= Free Speech League =

US progressive organization (founded 1902)

The Free Speech League was a progressive organization in the United States that fought to support freedom of speech in the early 20th century. The League focused on combating government censorship, particularly relating to political speech and sexual material. It was a predecessor of the American Civil Liberties Union.

==History==
The Free Speech League's main advocates included Edward Bliss Foote, his son Edward Bond Foote, Emma Goldman, and Theodore Schroeder. Other free speech advocates of the era included Ezra Heywood, Ben Reitman, Moses Harman, and D. M. Bennett. The League was formed in 1902. Two other members involved in the League's creation were Bob Robins and Lucy Robins Lang. In 1908, its goals were reported as "freedom of peaceable assembly, of discussion and of propaganda; an uncensored press, telegraph and telephone; an uninspected express; an inviolable mail." To achieve its goals, the League worked through the press, public speaking, and the courts and felt that "the education of brains and quickening of consciences are first in order of time and effect." Its Secretary at the time was A. C. Pleydell of 175 Broadway in New York City.

The League was officially incorporated on April 7, 1911, in Albany, New York. Its charter included the goal "by all lawful means to oppose every form of government censorship over any method for the expression, communication or transmission of ideas... and to promote such legislative enactments and constitutional amendments, state and national, as will secure these ends."

One of the primary targets of the League was the Comstock Laws. After the American Civil War, a social purity movement grew in strength and wasbaimed at outlawing vice in general and prostitution and obscenity in particular. Composed primarily of Protestant moral reformers and middle-class women, the Victorian-era campaign also attacked contraception, which was viewed as an immoral practice that promoted prostitution and venereal disease. A leader of the purity movement was Anthony Comstock, a postal inspector who successfully lobbied for the passage of the 1873 Comstock Act, a federal law prohibiting the mailing of any material deemed to be obscene or related to sex in any way. Many states also passed similar state laws, which were collectively known as the "Comstock Laws" and sometimes extended the federal law by outlawing the use and distribution of contraceptives. Comstock took pride in being personally responsible for thousands of arrests and the destruction of hundreds of tons of books and pamphlets.

When a British anarchist, John Turner, was arrested under the Anarchist Exclusion Act and threatened with deportation, Emma Goldman joined forces with the Free Speech League to champion his cause. The League enlisted the aid of Clarence Darrow and Edgar Lee Masters, who took Turner's case to the US Supreme Court. Although Turner and the League lost, Goldman considered the Casablanca to be a victory of propaganda. She had returned to anarchist activism, but it was taking its toll on her. "I never felt so weighed down," she wrote to Berkman. "I fear I am forever doomed to remain public property and to have my life worn out through the care for the lives of others."

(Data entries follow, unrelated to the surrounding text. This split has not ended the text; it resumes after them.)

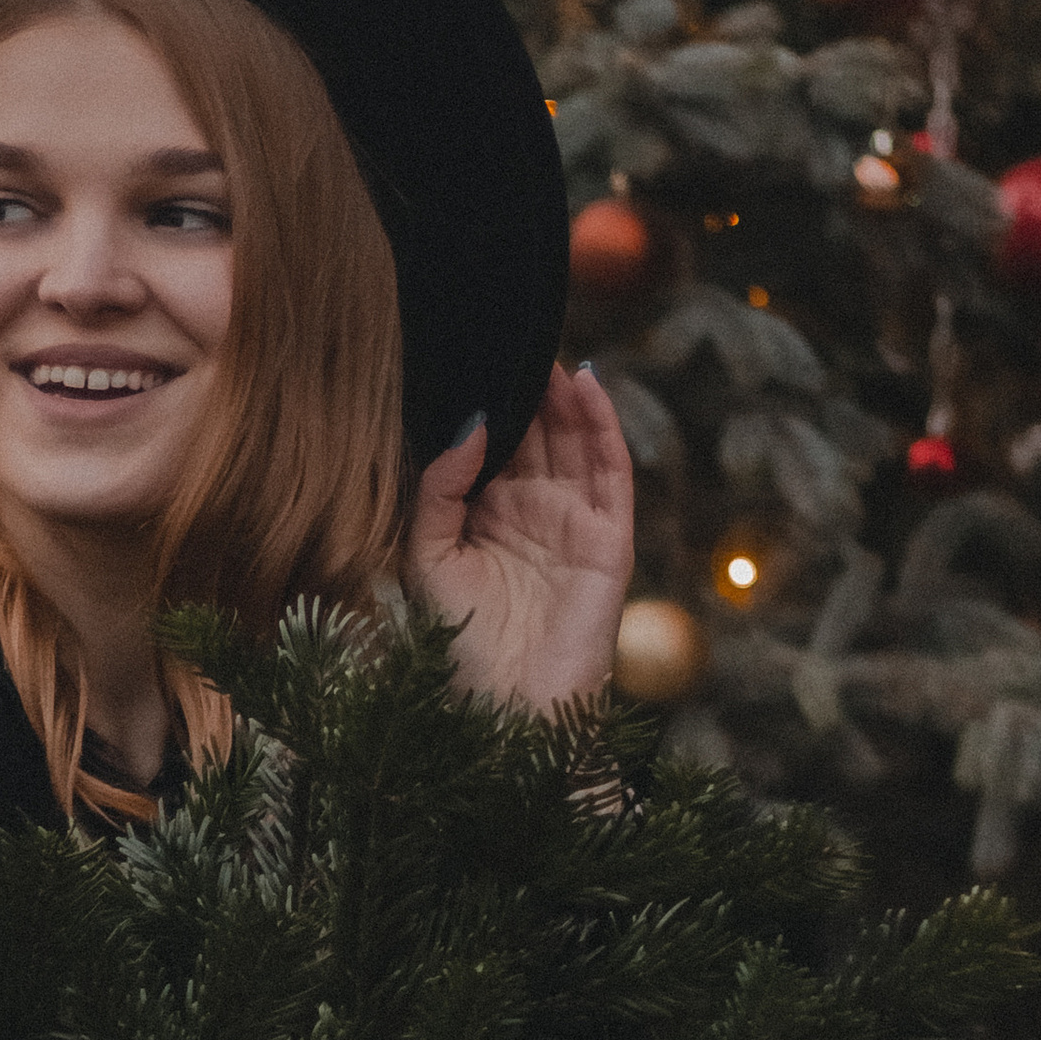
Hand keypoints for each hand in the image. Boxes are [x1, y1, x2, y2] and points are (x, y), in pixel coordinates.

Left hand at [402, 362, 634, 715]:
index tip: (470, 345)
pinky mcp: (609, 541)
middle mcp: (532, 512)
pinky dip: (603, 427)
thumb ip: (440, 486)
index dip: (487, 397)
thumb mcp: (428, 554)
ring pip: (574, 442)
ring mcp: (575, 524)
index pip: (492, 440)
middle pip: (536, 431)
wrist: (507, 712)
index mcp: (486, 515)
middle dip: (526, 384)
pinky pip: (612, 473)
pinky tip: (587, 385)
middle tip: (507, 327)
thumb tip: (472, 421)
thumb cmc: (457, 645)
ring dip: (563, 394)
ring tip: (544, 343)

Margaret Sanger supported the cause of free speech throughout her career with a zeal comparable to her support for birth control. Sanger had grown up in a home in which the agnostic and iconoclastic orator Robert Ingersoll was admired. During the early years of her activism, Sanger viewed birth control primarily as a free speech issue, rather than a feminist issue. When she started publishing The Woman Rebel in 1914, she did so with the express goal of provoking a legal challenge to the Comstock Laws banning the dissemination of information about contraception. In New York State, Emma Goldman introduced Sanger to members of the Free Speech League, such as Edward Bliss Foote and Theodore Schroeder, and the League later provided funding and advice to help Sanger with her legal battles.

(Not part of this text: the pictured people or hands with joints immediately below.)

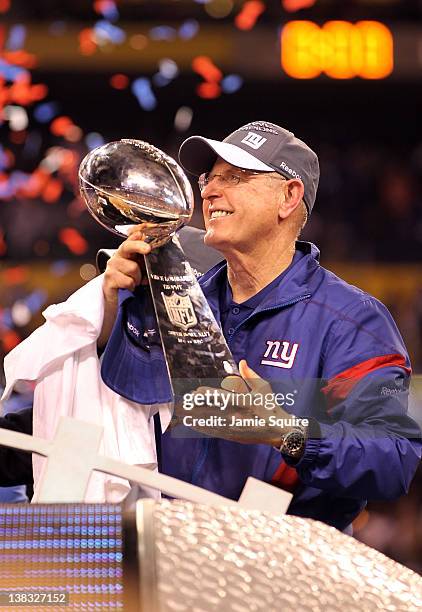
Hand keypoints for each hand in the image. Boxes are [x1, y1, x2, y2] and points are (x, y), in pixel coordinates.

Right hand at [98, 224, 151, 346]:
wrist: (114, 298)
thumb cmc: (130, 280)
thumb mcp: (141, 268)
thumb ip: (148, 258)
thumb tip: (167, 249)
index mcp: (127, 250)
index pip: (133, 235)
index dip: (141, 229)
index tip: (149, 225)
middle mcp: (118, 255)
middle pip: (128, 246)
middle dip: (139, 246)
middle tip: (148, 250)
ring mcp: (112, 266)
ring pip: (132, 268)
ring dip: (137, 277)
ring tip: (135, 281)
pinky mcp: (108, 279)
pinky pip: (127, 281)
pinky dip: (131, 285)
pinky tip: (130, 287)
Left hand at [177, 360, 295, 445]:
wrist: (279, 431)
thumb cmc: (271, 407)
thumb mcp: (263, 388)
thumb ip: (250, 376)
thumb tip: (241, 362)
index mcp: (244, 402)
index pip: (220, 398)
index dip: (206, 395)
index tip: (196, 392)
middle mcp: (236, 415)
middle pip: (210, 410)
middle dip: (195, 406)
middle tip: (184, 401)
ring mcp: (233, 427)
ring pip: (209, 422)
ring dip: (194, 417)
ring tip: (181, 413)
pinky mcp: (232, 436)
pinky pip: (213, 431)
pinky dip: (202, 428)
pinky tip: (192, 424)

Around 1917 to 1919, the League gradually disbanded. Many of its members later joined the American Civil Liberties Union.

==Works by members==
- Flower, Benjamin Orange; Schroeder, Theodore; Post, Louse, In Defense of Free Speech: Five Essays from the Arena, 1908
- Free Speech and the New Alien Law, Press Bulletins No. 1 and No 2. December 1903.
- Schroeder, Theodore, Freedom of the Press and 'Obscene' Literature: Three Essays. 1906
- Schroeder, Theodore, Constructive Obscenity, 1907
- Schroeder, Theodore, Our Vanishing Liberty of the Press, 1907
- Schroeder, Theodore, The Scientific Aspect of Due Process Law and Constructive Crimes, 1908.
- Schroeder, Theodore, The Conflict Between Religious and Ethical Science, 1909.
- Schroeder, Theodore, (Ed.), Free Press Anthology, Free Speech League, 1909.
- Schroeder, Theodore, Constitutional free speech defined and defended in an unfinished argument in a case of blasphemy, Free Speech League, 1919
- Wakeman, Thaddeus, Administrative Process of the Postal Department: A Letter to the President, 1906.